As per our recipe (and others, I’m sure), there is a need to “smoke” the meat. This normally manifests as a hot piece of charcoal quenched with flavoured oil, hissing and sputtering in a way that is frisson-inducing to those in earshot -- with the meat exposed, shamefully, for mere minutes. Inviting over chain-smoking relatives to occasionally walk by this meat is likely more effective, even with social distancing. “No. We shall smoke it for 2 hours,” I declared. After prolonged negotiations, all parties agreed on 45 minutes. The method was to be so: array marinated meat in a big pot in a way that maximizes exposed surface area, heat up two pieces of charcoal (this number was part of the deal) to a white heat, and soak whole spices in hot water… “Wait, we cannot heat up the charcoal to white heat in a kitchen! It’s too risky!” interrupted my dad. I channelled my inner Gibson (Mel, not William -- this would be a very different story otherwise) and asked him to hold, as he prodded the nuggets with tongs, brows furrowed. Extractor fans were on full blast, doors and windows were wide open, metal bowls were available: we were prepared, enough, to handle entropy (I imagined my physicist sister-in-law shaking her head in utter disbelief). The heated charcoal and soaked spices were introduced to each other and hit it off like old flames reconnecting, resulting in copious  wisps of smoke. We covered the meat, leaving a little gap for home-wrecking oxygen to remind these lovers they were truly meant for each other.
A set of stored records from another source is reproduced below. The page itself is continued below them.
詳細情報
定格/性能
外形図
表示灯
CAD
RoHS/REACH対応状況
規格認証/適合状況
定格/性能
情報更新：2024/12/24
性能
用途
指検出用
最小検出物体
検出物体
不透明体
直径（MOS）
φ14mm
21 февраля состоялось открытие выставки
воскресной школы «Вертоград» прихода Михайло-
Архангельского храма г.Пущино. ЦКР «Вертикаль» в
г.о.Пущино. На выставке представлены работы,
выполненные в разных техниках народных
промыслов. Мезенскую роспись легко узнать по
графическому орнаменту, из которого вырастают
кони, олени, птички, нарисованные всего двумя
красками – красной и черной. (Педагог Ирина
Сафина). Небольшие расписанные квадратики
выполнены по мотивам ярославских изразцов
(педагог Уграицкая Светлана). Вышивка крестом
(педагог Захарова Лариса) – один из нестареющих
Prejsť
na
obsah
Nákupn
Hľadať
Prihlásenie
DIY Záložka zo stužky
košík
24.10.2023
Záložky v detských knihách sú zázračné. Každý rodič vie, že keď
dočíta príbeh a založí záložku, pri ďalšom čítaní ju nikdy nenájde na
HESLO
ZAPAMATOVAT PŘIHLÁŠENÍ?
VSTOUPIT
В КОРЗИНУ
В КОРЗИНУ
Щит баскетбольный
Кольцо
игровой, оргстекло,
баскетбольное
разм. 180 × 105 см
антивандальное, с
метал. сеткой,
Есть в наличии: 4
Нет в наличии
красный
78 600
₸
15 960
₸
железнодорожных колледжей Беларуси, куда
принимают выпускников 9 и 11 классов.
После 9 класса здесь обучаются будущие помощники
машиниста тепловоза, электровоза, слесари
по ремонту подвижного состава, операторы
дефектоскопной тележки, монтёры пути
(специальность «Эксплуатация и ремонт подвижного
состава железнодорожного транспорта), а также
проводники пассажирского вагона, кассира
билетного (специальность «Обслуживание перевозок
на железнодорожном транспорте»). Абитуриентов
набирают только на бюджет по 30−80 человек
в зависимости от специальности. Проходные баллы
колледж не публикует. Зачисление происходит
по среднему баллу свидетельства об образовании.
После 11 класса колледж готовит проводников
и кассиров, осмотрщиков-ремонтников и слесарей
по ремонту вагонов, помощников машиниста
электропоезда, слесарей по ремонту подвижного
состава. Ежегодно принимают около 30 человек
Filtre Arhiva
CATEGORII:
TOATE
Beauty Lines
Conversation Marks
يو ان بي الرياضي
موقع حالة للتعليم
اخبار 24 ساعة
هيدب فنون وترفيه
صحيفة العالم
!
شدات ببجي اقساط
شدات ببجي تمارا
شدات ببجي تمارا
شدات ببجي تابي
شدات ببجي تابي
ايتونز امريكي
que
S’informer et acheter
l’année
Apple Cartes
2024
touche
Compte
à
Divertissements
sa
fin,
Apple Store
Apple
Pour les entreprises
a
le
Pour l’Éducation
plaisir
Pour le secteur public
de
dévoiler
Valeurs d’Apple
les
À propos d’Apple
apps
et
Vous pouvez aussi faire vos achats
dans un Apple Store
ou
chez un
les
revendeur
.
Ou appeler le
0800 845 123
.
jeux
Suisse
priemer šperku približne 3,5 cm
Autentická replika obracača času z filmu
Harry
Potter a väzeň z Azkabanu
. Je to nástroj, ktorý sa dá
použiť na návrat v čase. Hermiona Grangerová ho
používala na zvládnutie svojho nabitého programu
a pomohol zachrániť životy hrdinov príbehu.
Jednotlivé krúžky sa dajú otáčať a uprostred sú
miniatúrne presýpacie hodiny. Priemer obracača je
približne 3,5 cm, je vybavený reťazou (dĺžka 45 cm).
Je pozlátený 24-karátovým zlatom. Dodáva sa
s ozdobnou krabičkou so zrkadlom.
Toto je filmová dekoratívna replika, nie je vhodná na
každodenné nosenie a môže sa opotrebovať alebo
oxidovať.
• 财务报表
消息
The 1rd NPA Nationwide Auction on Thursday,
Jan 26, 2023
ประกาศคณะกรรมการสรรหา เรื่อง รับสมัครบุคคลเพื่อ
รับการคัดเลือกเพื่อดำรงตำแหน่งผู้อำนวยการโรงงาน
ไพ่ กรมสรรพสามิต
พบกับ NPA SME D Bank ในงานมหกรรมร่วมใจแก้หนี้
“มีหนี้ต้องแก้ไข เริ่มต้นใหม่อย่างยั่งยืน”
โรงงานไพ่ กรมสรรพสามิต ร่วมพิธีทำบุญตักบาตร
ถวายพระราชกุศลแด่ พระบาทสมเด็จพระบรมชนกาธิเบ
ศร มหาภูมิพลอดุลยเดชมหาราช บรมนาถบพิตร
But before we peek at the happily smoking meat, let me tell you about my glorious plums. Although homebrewed biriyani won’t leave you enough leftover oil for setting up the fried chicken pop-up of your dreams, it cannot completely avoid its lipid destiny. I theorized to my wife (who is very patient with my food tangents) that something was needed to cut through that richness, and I was unwilling to let a third party such as a salad or a raita play such a crucial role. Thus entered a wizened traveller from the Far East: organic umeboshi (preserved Japanese plums), introducing a beautiful tartness that makes you regret it at first nibble, and then makes you a willing slave. In a show of continued cross-cultural culinary collaboration, these joined the Turkish plums -- intensely sweet and salty in their own right -- in offering a perfect counterpoint to the fattiness and savouriness of mutton. When these friends from afar were introduced to my parents and wife, there was an initial frostiness. The smoking technique was an extension of what was traditional (and flawed; friends, please smoke for longer -- your food that is) but this was a stranger wandering about the family home. Only years of proving myself repeatedly through countless culinary experiments could have convinced them that we should take a leap into the unknown. All that for a single step in dozens. The things I do for food. 

Happily, not all things needed to be escalated: my suggestion of dried roses to add a floral whimsy, inspired by Iranian cuisine, was accepted at first blush. In fact, my parents plucked rose petals from our own garden (no pesticides, all organic, watch out for that ant) to slowly dry in the recently-generous sun. These made their way into both the marinade as well as the glorious recursion of rice, fried onions, and other condiments (not going to give everything away) that make up the layers of a biriyani. Traditional? We may never know, thanks to the best part of food culture being how it wonderfully changes to suit our palates, over distances and time itself. When we nervously cracked open the dough-encrusted pot for my inaugural attempt, I wondered how my grandfather felt when he made his famous biriyani: I imagined it was with a smile, happy in the faith that it would be perfect as always. Take away the squabbles over who broke the bottle of rice vinegar and if eggs should be hardboiled from a cold start or plunged directly into bubbling water, and you realize that from the simplest snack to the most complex dish, food is about true happiness and bringing people together. To my family: I hope to keep exasperating you with one-time ingredients and constant huffing when you refuse to read instructions on a pack of noodles, cooking for you is how I show my love.